Lista de tareas:
• 1. Según el texto extraído, ¿cómo llega Aristóteles a definir a la mujer?
• 2. Cita del texto extraído el pasaje entre "Pues igual que" y "1058b, 26 (418-421).", ambos incluidos.
+++ Texto extraído +++
La lección magistral de Salt muestra, tanto como cualquiera de los ejemplos
anteriores, que el supuesto monosexual que había dominado la medicina durante
la Baja Edad Media seguía operativo en la práctica todavía a principios del siglo
XVII. El horizonte teórico aristotélico que inspiraba la medicina de la época
privilegiaba la existencia de un solo género: el masculino. “Lo” femenino era
el ámbito de su realización defectiva. Dentro de la teoría hilemórfica, la diferencia
de sexos no atañe a la forma (en que reside la sustancia), sino a la materia, en
este caso a la materia genital.16 No existe, por tanto, una diferencia sustancial
entre hombres y mujeres, sino una diferencia en cuanto al grado de perfección
en que se manifiesta esa misma sustancia; la mujer no es perfecta (del latín
perficio: “acabar”) porque no está acabada: le falta ese suplemento de materia,
el pene, que completa y al mismo tiempo cancela el sexo femenino. Aristóteles,
de manera antológica, llega a definir a la mujer como un varón mutilado:

Pues igual que de seres mutilados unas veces nacen individuos mutilados y
otras no, de la misma forma de una hembra unas veces nace una hembra y
otras nace un macho. Y es que la hembra es como un macho mutilado, y las
menstruaciones son esperma, aunque no puro, pues no les falta más que una
cosa, el principio del alma. (GA 737a, 25)

16 Metafisica 1058b, 23-24: “Macho y hembra son, a su vez, afecciones propias del animal,
pero no en cuanto a la entidad, sino que radican en la materia y en el cuerpo, y por eso mismo
el esperma llega a ser hembra o macho al ser afectado por cierta afección” (421). El texto más
amplio dedicado a la diferencia sexual abarca desde 1058a, 30 a 1058b, 26 (418-421).
LA INVENCIÓN DEL GÉNERO 99

Blas Álvarez de Miraval, en su Conservación de la salud de 1597, recoge el


testigo para afirmar que “la hembra es como varón manco y menoscabado” (fol.
+++ Datos almacenados +++
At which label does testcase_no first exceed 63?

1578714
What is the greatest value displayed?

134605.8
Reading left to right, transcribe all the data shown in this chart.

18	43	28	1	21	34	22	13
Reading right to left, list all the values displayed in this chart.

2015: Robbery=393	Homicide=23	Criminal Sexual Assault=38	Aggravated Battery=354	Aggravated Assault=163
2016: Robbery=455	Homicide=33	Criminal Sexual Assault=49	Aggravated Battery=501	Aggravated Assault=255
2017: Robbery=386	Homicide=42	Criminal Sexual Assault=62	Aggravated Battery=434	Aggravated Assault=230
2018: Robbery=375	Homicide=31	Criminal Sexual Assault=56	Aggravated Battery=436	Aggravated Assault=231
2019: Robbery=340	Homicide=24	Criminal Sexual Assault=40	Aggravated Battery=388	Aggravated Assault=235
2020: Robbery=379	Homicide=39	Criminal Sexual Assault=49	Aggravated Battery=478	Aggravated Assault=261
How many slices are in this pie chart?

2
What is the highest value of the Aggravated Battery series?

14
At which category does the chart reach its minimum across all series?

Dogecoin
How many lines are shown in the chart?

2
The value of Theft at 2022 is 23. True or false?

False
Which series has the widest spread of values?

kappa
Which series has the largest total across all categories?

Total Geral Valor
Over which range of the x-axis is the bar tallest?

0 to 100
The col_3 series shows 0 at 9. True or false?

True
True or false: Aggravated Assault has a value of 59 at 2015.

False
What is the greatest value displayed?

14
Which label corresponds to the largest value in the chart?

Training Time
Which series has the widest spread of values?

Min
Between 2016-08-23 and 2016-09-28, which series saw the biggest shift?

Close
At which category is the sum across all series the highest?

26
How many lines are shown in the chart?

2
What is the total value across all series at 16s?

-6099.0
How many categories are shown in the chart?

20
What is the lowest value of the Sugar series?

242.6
+++
Respuestas esperadas:
• 1. Como un varón mutilado.

• 2.
Pues igual que de seres mutilados unas veces nacen individuos mutilados y
otras no, de la misma forma de una hembra unas veces nace una hembra y
otras nace un macho. Y es que la hembra es como un macho mutilado, y las
menstruaciones son esperma, aunque no puro, pues no les falta más que una
cosa, el principio del alma. (GA 737a, 25)

16 Metafisica 1058b, 23-24: “Macho y hembra son, a su vez, afecciones propias del animal,
pero no en cuanto a la entidad, sino que radican en la materia y en el cuerpo, y por eso mismo
el esperma llega a ser hembra o macho al ser afectado por cierta afección” (421). El texto más
amplio dedicado a la diferencia sexual abarca desde 1058a, 30 a 1058b, 26 (418-421).